#### Task brief:
Extract all records. Keep each one exact.

#### Collection entries:
────────────────

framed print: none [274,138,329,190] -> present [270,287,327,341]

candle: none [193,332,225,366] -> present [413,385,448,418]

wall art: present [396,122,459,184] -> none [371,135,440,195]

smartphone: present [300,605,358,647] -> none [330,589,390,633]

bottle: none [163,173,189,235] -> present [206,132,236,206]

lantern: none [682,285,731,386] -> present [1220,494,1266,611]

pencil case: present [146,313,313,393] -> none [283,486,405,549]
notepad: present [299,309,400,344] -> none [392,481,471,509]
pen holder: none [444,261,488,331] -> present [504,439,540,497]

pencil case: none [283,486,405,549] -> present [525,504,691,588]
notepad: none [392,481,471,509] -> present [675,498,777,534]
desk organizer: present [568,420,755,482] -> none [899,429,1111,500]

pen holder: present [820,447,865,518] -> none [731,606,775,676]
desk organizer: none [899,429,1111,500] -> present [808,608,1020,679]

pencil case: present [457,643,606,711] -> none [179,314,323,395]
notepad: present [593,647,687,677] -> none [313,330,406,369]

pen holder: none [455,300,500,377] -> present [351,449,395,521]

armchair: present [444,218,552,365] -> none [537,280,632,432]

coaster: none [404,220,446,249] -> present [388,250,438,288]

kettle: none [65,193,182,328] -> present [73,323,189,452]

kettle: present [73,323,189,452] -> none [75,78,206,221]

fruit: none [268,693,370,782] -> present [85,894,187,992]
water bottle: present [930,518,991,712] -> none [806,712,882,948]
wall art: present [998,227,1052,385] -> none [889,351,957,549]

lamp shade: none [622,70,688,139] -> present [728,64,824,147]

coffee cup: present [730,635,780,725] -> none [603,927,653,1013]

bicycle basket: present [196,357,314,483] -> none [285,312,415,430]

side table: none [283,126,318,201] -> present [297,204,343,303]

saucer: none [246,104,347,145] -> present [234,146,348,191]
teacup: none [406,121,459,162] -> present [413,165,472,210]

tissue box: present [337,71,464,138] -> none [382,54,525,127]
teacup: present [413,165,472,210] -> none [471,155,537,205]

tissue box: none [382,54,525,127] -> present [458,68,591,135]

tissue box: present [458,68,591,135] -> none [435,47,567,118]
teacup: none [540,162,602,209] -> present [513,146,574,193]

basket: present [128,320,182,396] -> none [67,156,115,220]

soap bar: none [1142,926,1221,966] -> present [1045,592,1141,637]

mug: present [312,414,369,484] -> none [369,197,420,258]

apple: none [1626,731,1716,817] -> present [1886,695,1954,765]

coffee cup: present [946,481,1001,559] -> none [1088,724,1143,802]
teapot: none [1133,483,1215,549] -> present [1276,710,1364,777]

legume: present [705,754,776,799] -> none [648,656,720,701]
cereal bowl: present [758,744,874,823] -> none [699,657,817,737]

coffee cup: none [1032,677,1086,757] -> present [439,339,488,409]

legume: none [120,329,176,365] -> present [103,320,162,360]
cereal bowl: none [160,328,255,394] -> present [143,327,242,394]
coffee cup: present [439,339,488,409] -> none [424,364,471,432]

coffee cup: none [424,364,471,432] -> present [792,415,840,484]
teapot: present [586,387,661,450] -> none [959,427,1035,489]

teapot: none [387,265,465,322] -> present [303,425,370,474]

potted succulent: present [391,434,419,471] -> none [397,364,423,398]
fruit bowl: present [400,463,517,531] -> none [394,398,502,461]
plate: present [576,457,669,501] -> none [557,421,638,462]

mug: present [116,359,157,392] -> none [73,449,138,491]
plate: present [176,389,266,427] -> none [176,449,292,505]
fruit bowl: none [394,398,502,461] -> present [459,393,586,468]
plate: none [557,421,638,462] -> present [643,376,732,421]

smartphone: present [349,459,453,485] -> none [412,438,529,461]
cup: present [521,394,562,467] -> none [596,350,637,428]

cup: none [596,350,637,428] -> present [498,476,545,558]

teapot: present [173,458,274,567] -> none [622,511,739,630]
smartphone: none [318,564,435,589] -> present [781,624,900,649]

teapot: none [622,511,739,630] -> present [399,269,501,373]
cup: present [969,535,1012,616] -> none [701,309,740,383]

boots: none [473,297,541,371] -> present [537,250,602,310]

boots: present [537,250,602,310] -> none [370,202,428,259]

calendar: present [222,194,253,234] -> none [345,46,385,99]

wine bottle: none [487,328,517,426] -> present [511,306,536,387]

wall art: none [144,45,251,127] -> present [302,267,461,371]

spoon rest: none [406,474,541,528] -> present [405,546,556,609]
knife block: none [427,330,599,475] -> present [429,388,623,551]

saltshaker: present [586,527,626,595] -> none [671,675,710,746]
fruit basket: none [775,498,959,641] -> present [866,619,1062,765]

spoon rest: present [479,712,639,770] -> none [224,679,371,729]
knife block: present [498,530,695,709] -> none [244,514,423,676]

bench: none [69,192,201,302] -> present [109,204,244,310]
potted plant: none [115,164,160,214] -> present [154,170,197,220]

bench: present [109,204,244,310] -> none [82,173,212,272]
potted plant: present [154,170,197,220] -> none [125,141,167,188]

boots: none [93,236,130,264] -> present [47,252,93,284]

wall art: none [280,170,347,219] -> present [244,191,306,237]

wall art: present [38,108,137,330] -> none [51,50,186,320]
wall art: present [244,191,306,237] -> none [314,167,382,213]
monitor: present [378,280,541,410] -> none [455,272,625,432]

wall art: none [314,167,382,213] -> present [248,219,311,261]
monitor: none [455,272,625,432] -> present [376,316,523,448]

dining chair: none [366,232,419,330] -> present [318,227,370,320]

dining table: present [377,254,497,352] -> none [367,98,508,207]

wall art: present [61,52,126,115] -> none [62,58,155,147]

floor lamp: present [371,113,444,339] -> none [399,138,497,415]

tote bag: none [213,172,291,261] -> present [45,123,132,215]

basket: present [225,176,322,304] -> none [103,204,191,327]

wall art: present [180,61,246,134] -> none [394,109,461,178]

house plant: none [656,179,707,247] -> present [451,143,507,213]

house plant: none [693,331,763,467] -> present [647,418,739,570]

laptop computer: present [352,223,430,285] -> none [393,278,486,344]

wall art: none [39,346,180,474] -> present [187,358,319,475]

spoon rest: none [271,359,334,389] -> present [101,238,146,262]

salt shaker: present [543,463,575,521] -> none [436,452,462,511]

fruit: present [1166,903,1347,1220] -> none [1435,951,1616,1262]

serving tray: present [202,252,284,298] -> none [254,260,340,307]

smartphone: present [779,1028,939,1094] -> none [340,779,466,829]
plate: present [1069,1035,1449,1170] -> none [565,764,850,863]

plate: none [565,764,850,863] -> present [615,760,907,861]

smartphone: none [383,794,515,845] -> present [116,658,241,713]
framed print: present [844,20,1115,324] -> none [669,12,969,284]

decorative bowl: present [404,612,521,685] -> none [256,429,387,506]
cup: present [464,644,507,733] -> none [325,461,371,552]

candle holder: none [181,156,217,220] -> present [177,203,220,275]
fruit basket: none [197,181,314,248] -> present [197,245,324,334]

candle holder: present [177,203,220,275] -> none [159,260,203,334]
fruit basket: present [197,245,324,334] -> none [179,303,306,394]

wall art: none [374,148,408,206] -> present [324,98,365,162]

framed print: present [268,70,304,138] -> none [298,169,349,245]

────────────────

#### Your response:
framed print: none [274,138,329,190] -> present [270,287,327,341]

candle: none [193,332,225,366] -> present [413,385,448,418]

wall art: present [396,122,459,184] -> none [371,135,440,195]

smartphone: present [300,605,358,647] -> none [330,589,390,633]

bottle: none [163,173,189,235] -> present [206,132,236,206]

lantern: none [682,285,731,386] -> present [1220,494,1266,611]

pencil case: present [146,313,313,393] -> none [283,486,405,549]
notepad: present [299,309,400,344] -> none [392,481,471,509]
pen holder: none [444,261,488,331] -> present [504,439,540,497]

pencil case: none [283,486,405,549] -> present [525,504,691,588]
notepad: none [392,481,471,509] -> present [675,498,777,534]
desk organizer: present [568,420,755,482] -> none [899,429,1111,500]

pen holder: present [820,447,865,518] -> none [731,606,775,676]
desk organizer: none [899,429,1111,500] -> present [808,608,1020,679]

pencil case: present [457,643,606,711] -> none [179,314,323,395]
notepad: present [593,647,687,677] -> none [313,330,406,369]

pen holder: none [455,300,500,377] -> present [351,449,395,521]

armchair: present [444,218,552,365] -> none [537,280,632,432]

coaster: none [404,220,446,249] -> present [388,250,438,288]

kettle: none [65,193,182,328] -> present [73,323,189,452]

kettle: present [73,323,189,452] -> none [75,78,206,221]

fruit: none [268,693,370,782] -> present [85,894,187,992]
water bottle: present [930,518,991,712] -> none [806,712,882,948]
wall art: present [998,227,1052,385] -> none [889,351,957,549]

lamp shade: none [622,70,688,139] -> present [728,64,824,147]

coffee cup: present [730,635,780,725] -> none [603,927,653,1013]

bicycle basket: present [196,357,314,483] -> none [285,312,415,430]

side table: none [283,126,318,201] -> present [297,204,343,303]

saucer: none [246,104,347,145] -> present [234,146,348,191]
teacup: none [406,121,459,162] -> present [413,165,472,210]

tissue box: present [337,71,464,138] -> none [382,54,525,127]
teacup: present [413,165,472,210] -> none [471,155,537,205]

tissue box: none [382,54,525,127] -> present [458,68,591,135]

tissue box: present [458,68,591,135] -> none [435,47,567,118]
teacup: none [540,162,602,209] -> present [513,146,574,193]

basket: present [128,320,182,396] -> none [67,156,115,220]

soap bar: none [1142,926,1221,966] -> present [1045,592,1141,637]

mug: present [312,414,369,484] -> none [369,197,420,258]

apple: none [1626,731,1716,817] -> present [1886,695,1954,765]

coffee cup: present [946,481,1001,559] -> none [1088,724,1143,802]
teapot: none [1133,483,1215,549] -> present [1276,710,1364,777]

legume: present [705,754,776,799] -> none [648,656,720,701]
cereal bowl: present [758,744,874,823] -> none [699,657,817,737]

coffee cup: none [1032,677,1086,757] -> present [439,339,488,409]

legume: none [120,329,176,365] -> present [103,320,162,360]
cereal bowl: none [160,328,255,394] -> present [143,327,242,394]
coffee cup: present [439,339,488,409] -> none [424,364,471,432]

coffee cup: none [424,364,471,432] -> present [792,415,840,484]
teapot: present [586,387,661,450] -> none [959,427,1035,489]

teapot: none [387,265,465,322] -> present [303,425,370,474]

potted succulent: present [391,434,419,471] -> none [397,364,423,398]
fruit bowl: present [400,463,517,531] -> none [394,398,502,461]
plate: present [576,457,669,501] -> none [557,421,638,462]

mug: present [116,359,157,392] -> none [73,449,138,491]
plate: present [176,389,266,427] -> none [176,449,292,505]
fruit bowl: none [394,398,502,461] -> present [459,393,586,468]
plate: none [557,421,638,462] -> present [643,376,732,421]

smartphone: present [349,459,453,485] -> none [412,438,529,461]
cup: present [521,394,562,467] -> none [596,350,637,428]

cup: none [596,350,637,428] -> present [498,476,545,558]

teapot: present [173,458,274,567] -> none [622,511,739,630]
smartphone: none [318,564,435,589] -> present [781,624,900,649]

teapot: none [622,511,739,630] -> present [399,269,501,373]
cup: present [969,535,1012,616] -> none [701,309,740,383]

boots: none [473,297,541,371] -> present [537,250,602,310]

boots: present [537,250,602,310] -> none [370,202,428,259]

calendar: present [222,194,253,234] -> none [345,46,385,99]

wine bottle: none [487,328,517,426] -> present [511,306,536,387]

wall art: none [144,45,251,127] -> present [302,267,461,371]

spoon rest: none [406,474,541,528] -> present [405,546,556,609]
knife block: none [427,330,599,475] -> present [429,388,623,551]

saltshaker: present [586,527,626,595] -> none [671,675,710,746]
fruit basket: none [775,498,959,641] -> present [866,619,1062,765]

spoon rest: present [479,712,639,770] -> none [224,679,371,729]
knife block: present [498,530,695,709] -> none [244,514,423,676]

bench: none [69,192,201,302] -> present [109,204,244,310]
potted plant: none [115,164,160,214] -> present [154,170,197,220]

bench: present [109,204,244,310] -> none [82,173,212,272]
potted plant: present [154,170,197,220] -> none [125,141,167,188]

boots: none [93,236,130,264] -> present [47,252,93,284]

wall art: none [280,170,347,219] -> present [244,191,306,237]

wall art: present [38,108,137,330] -> none [51,50,186,320]
wall art: present [244,191,306,237] -> none [314,167,382,213]
monitor: present [378,280,541,410] -> none [455,272,625,432]

wall art: none [314,167,382,213] -> present [248,219,311,261]
monitor: none [455,272,625,432] -> present [376,316,523,448]

dining chair: none [366,232,419,330] -> present [318,227,370,320]

dining table: present [377,254,497,352] -> none [367,98,508,207]

wall art: present [61,52,126,115] -> none [62,58,155,147]

floor lamp: present [371,113,444,339] -> none [399,138,497,415]

tote bag: none [213,172,291,261] -> present [45,123,132,215]

basket: present [225,176,322,304] -> none [103,204,191,327]

wall art: present [180,61,246,134] -> none [394,109,461,178]

house plant: none [656,179,707,247] -> present [451,143,507,213]

house plant: none [693,331,763,467] -> present [647,418,739,570]

laptop computer: present [352,223,430,285] -> none [393,278,486,344]

wall art: none [39,346,180,474] -> present [187,358,319,475]

spoon rest: none [271,359,334,389] -> present [101,238,146,262]

salt shaker: present [543,463,575,521] -> none [436,452,462,511]

fruit: present [1166,903,1347,1220] -> none [1435,951,1616,1262]

serving tray: present [202,252,284,298] -> none [254,260,340,307]

smartphone: present [779,1028,939,1094] -> none [340,779,466,829]
plate: present [1069,1035,1449,1170] -> none [565,764,850,863]

plate: none [565,764,850,863] -> present [615,760,907,861]

smartphone: none [383,794,515,845] -> present [116,658,241,713]
framed print: present [844,20,1115,324] -> none [669,12,969,284]

decorative bowl: present [404,612,521,685] -> none [256,429,387,506]
cup: present [464,644,507,733] -> none [325,461,371,552]

candle holder: none [181,156,217,220] -> present [177,203,220,275]
fruit basket: none [197,181,314,248] -> present [197,245,324,334]

candle holder: present [177,203,220,275] -> none [159,260,203,334]
fruit basket: present [197,245,324,334] -> none [179,303,306,394]

wall art: none [374,148,408,206] -> present [324,98,365,162]

framed print: present [268,70,304,138] -> none [298,169,349,245]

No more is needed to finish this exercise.